Document segment:
===============
At the University of California, Riverside, the EcoCAR EV Challenge is driven by teams working at the forefront of vehicle automation. Among them is the Connected and Automated Vehicles (CAV) subteam, where students are developing advanced systems that bring autonomous driving closer to reality.

One of the key contributors to this effort is Gage Shaddock, a member of the CAV subteam, who has been actively working on improving how vehicles understand their position and navigate safely.

Building Smarter Vehicle Control Systems

Gage joined EcoCAR in Spring 2025 and quickly became involved in developing lane centering systems, technology that helps a vehicle stay accurately within its lane while driving.

The CAV subteam focuses on high-level autonomous features, including:

• Lane centering
• Adaptive cruise control
• Intersection navigation

These systems work together to create a smoother, safer driving experience. As part of this effort, Gage’s team is also integrating new in-vehicle displays and improving how the vehicle responds to real-time environmental inputs.

The Role of Localization in Autonomous Driving

A major focus for Gage’s team this year has been the localization subsystem, a critical component that determines the vehicle’s exact position.

Using advanced GPS technology supported by a sponsor-provided system, the team is able to:

• Improve positional accuracy (latitude and longitude)
• Reduce latency in data processing
• Share precise location data with nearby vehicles

As Gage explains:

“The goal is to be as accurate as possible and reduce latency so we can quickly determine our position and broadcast it to other vehicles.”

This system works by combining data from multiple sources, including GPS signals, LiDAR sensors, and wheel-based measurements. Together, these inputs allow the vehicle to calculate its exact position in real time and communicate that information externally.
===============
Data:
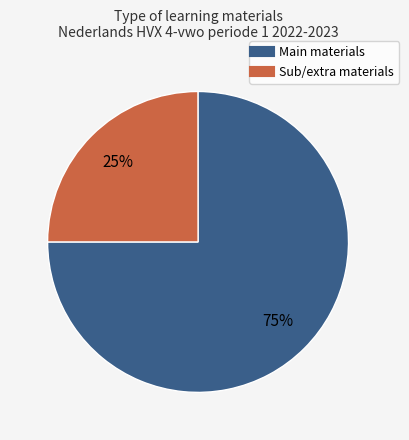

Is there a majority slice in this chart?

Yes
===============
What you will do:
1. According to the article on UC Riverside's EcoCAR team, which sources of data does the localization system combine to calculate the vehicle's position?
2. Continue the article on UC Riverside's EcoCAR team from the point where it ends.

Answers by item:
1. GPS signals, LiDAR sensors, and wheel-based measurements.

2.
To ensure reliability, the team follows a structured testing process:

1. Simulation testing
2. Hardware integration
3. Real-world vehicle testing

This step-by-step approach allows the team to validate system performance before deploying it on the vehicle. As described in the interview, testing focuses not only on technical accuracy, but also on how the system performs in real driving conditions—how it feels, responds, and adapts.

Collaboration Across Teams

Developing these systems requires close collaboration across multiple subteams, particularly between CAV and Propulsion, Controls, and Modeling (PCM).

Gage emphasized the importance of teamwork, especially when overcoming challenges such as cybersecurity integration and system compatibility. Through tools like Discord, ClickUp, and regular team meetings, the team ensures alignment and progress across all areas.

As the team approaches competition, the focus has shifted toward final testing and refinement. While some development work remains, the priority is ensuring that all systems, lane centering, localization, and adaptive cruise control, perform reliably in real-world conditions.

Beyond technical development, Gage highlighted the personal growth that comes from the experience:

Through his work on the team, he has strengthened not only his technical expertise, but also his leadership, communication, and collaboration skills.

Gage’s work reflects a broader mission within EcoCAR: to develop intelligent vehicle systems that improve both safety and efficiency.

By combining precise localization, real-time data processing, and advanced control systems, the CAV team is contributing to the future of connected and automated mobility—one where vehicles are not only smarter, but also safer and more responsive.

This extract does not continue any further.